Raul Sertã ganha nova área Covid
Os números crescentes de casos de Covid - 216 de segunda para terça - levaram a prefeitura a anunciar, na tarde desta quarta, 7, a abertura de 17 novos leitos de enfermaria no Raul Sertã. Segundo o governo municipal, a necessidade da abertura desses leitos se deve “à expansão descontrolada do número de casos de pessoas contaminadas” pela doença na cidade.
O novo espaço funciona na área da clínica cirúrgica, uma ala que estava parcialmente fechada para obras e precisou passar por reformas de recuperação e adequação. Para o espaço entrar em atividade foi necessário que a Secretaria de Saúde adequasse o setor de CTI 2 e suspender, temporariamente, as cirurgias eletivas, sendo executadas apenas as de urgência e emergência. Contudo, foram mantidos os seis leitos de CTI geral e da ala coronariana para atender as outras especialidades. Os pacientes que passarem por essas cirurgias ficarão em setor próprio e com isolamento adequado. Os profissionais que trabalharão na nova ala Covid são aqueles convocados, na última semana, pelo edital de chamamento público.

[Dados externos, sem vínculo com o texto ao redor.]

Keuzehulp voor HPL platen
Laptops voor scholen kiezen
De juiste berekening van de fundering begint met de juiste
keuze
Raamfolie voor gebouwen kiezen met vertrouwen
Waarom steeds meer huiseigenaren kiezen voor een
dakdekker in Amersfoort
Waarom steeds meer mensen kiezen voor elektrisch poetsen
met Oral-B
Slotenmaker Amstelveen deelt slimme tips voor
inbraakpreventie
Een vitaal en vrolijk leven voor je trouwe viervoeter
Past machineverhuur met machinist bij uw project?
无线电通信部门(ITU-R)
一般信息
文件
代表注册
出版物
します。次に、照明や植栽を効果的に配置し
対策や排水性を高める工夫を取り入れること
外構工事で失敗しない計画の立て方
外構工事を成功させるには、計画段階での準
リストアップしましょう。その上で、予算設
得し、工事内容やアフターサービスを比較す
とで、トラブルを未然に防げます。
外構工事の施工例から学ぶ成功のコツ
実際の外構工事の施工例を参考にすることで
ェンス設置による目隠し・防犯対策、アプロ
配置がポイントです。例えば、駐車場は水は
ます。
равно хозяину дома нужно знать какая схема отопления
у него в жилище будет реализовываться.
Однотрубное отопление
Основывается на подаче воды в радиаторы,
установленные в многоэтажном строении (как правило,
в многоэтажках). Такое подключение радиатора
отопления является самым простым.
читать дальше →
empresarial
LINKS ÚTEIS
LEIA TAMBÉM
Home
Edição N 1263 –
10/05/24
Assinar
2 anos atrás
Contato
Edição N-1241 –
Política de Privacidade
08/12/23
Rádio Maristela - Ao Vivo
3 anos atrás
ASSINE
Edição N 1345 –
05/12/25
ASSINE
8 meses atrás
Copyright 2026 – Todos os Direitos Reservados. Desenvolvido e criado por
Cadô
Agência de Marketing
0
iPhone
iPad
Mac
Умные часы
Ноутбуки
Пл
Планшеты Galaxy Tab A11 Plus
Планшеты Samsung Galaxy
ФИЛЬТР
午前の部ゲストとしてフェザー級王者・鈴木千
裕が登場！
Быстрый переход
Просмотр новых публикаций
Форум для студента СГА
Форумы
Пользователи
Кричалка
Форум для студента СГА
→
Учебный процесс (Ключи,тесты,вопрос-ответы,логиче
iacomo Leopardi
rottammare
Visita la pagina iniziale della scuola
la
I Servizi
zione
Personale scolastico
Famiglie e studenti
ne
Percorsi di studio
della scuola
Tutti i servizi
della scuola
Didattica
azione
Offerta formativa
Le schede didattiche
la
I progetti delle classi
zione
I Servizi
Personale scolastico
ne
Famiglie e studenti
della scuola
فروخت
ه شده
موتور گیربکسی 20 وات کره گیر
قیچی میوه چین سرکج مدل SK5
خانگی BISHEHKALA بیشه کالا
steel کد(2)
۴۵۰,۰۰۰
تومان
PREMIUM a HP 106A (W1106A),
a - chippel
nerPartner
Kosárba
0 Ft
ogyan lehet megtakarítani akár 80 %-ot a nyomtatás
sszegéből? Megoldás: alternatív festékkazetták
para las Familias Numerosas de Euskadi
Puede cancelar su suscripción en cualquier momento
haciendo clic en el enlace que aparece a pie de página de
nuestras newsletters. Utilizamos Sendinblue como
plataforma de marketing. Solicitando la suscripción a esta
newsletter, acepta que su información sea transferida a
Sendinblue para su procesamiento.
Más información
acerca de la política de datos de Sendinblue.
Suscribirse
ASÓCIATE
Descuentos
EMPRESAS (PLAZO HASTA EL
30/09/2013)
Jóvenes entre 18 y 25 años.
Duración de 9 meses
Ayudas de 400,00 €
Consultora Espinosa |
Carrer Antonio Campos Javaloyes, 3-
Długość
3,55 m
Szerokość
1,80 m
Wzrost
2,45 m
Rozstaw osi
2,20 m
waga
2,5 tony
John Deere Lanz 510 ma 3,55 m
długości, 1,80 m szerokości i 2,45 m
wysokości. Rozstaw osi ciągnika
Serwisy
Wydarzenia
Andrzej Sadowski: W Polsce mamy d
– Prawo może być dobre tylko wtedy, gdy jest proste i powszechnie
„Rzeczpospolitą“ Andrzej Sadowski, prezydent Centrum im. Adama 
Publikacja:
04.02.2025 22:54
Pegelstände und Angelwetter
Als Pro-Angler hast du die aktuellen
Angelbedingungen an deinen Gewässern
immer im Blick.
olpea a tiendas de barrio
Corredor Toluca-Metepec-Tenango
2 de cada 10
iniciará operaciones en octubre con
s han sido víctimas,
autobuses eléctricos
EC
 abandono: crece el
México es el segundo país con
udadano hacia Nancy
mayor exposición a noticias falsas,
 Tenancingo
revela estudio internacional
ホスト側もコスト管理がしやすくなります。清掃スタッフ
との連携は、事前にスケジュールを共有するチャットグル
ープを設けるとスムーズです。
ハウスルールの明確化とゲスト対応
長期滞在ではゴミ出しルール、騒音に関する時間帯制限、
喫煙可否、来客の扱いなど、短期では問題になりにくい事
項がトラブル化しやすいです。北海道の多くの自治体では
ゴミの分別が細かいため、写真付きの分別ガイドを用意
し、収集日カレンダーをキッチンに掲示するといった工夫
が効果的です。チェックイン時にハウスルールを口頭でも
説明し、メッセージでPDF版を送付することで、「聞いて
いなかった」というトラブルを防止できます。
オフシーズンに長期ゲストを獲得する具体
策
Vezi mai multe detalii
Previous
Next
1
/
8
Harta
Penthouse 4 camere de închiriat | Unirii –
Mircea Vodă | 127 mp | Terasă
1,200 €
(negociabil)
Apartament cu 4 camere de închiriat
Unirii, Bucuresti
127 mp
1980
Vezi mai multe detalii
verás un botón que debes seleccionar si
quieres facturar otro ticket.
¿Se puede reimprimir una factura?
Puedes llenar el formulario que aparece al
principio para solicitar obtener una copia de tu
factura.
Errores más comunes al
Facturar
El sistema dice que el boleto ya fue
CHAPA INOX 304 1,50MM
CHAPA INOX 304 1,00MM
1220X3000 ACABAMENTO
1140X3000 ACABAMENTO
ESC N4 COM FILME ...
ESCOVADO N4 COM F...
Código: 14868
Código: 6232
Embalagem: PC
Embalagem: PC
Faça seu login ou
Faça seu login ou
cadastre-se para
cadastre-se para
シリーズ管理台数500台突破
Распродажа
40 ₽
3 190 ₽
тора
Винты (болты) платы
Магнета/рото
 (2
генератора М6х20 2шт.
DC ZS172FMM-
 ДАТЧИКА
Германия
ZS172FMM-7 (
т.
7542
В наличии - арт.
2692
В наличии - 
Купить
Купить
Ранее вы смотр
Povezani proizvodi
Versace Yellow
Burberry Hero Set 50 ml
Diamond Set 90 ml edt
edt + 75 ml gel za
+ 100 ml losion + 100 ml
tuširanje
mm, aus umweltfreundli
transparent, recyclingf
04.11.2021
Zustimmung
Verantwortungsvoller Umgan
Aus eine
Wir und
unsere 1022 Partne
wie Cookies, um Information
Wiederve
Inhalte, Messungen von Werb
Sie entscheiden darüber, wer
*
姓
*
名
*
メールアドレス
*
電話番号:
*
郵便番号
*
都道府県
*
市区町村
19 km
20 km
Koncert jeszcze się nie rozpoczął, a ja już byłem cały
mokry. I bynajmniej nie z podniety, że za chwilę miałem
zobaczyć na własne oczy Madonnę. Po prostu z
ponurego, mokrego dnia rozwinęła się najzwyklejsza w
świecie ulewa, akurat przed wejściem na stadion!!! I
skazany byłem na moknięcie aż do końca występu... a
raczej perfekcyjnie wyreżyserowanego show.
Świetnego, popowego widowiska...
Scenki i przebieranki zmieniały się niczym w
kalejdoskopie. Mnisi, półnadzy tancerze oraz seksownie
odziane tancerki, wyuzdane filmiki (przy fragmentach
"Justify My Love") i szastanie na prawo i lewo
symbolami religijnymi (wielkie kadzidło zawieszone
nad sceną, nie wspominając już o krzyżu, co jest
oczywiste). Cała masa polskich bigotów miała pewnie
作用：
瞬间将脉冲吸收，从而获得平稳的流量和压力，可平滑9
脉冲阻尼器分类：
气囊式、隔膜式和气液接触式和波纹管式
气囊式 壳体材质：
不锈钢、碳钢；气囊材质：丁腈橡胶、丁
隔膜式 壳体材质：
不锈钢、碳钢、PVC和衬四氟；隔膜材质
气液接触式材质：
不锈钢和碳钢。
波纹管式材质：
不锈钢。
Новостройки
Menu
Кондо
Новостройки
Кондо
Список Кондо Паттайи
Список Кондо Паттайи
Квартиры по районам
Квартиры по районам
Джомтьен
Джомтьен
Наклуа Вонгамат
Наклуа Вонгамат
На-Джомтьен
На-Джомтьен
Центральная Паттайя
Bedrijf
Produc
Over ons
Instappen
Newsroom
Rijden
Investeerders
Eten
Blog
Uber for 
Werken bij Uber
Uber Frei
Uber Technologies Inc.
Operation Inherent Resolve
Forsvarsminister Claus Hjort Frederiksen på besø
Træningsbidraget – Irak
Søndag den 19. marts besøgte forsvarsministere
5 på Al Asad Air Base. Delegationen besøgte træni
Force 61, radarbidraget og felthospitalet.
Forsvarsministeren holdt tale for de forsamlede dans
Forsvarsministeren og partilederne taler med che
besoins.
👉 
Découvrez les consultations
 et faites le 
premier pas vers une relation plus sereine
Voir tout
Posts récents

Atendimento em cadeiras pelos corredores
A secretária de Saúde, Nicole Cipriano, destacou que, mesmo com a abertura desses novos leitos, ainda não será suprida a necessidade da demanda da cidade. “Já temos pessoas sendo atendidas em macas e cadeiras pelos corredores do hospital. A nossa realidade é a mesma dos grandes centros, e se o friburguense não mudar a sua rotina de hábitos, a situação será devastadora e em pouquíssimo tempo”. A secretária disse também que a UPA já está atendendo com a sua capacidade máxima de lotação. “A situação é muito séria”, afirmou.
De acordo com o Núcleo Interno Regulatório do hospital, já existem pacientes de UTI na iminência de serem regulados pelo estado, ou seja, friburguenses que precisarem de internação em UTI correm o risco de não conseguirem vagas no município e serem encaminhados para qualquer outra cidade onde haja leito vago no estado.
Sobre os 30 respiradores sem uso, a Secretaria Municipal de Saúde voltou a alegar dificuldades para encontrar profissionais especializados para atuarem no setor, o que impossibilita prever uma data para início de operação dos equipamentos.
“Nós estamos vivenciando o pior momento da pandemia. O vírus já sofreu algumas mutações que ainda são desconhecidas e torna mais grave a situação. Então, o momento é de cautela e precaução. Precisamos que o friburguense se conscientize do seu papel enquanto sociedade, pois, por mais que o poder público faça a sua parte, a responsabilidade deve ser repartida por todos. Os números mostram que o sistema de saúde pública da cidade está prestes a colapsar”, alertou Nicole.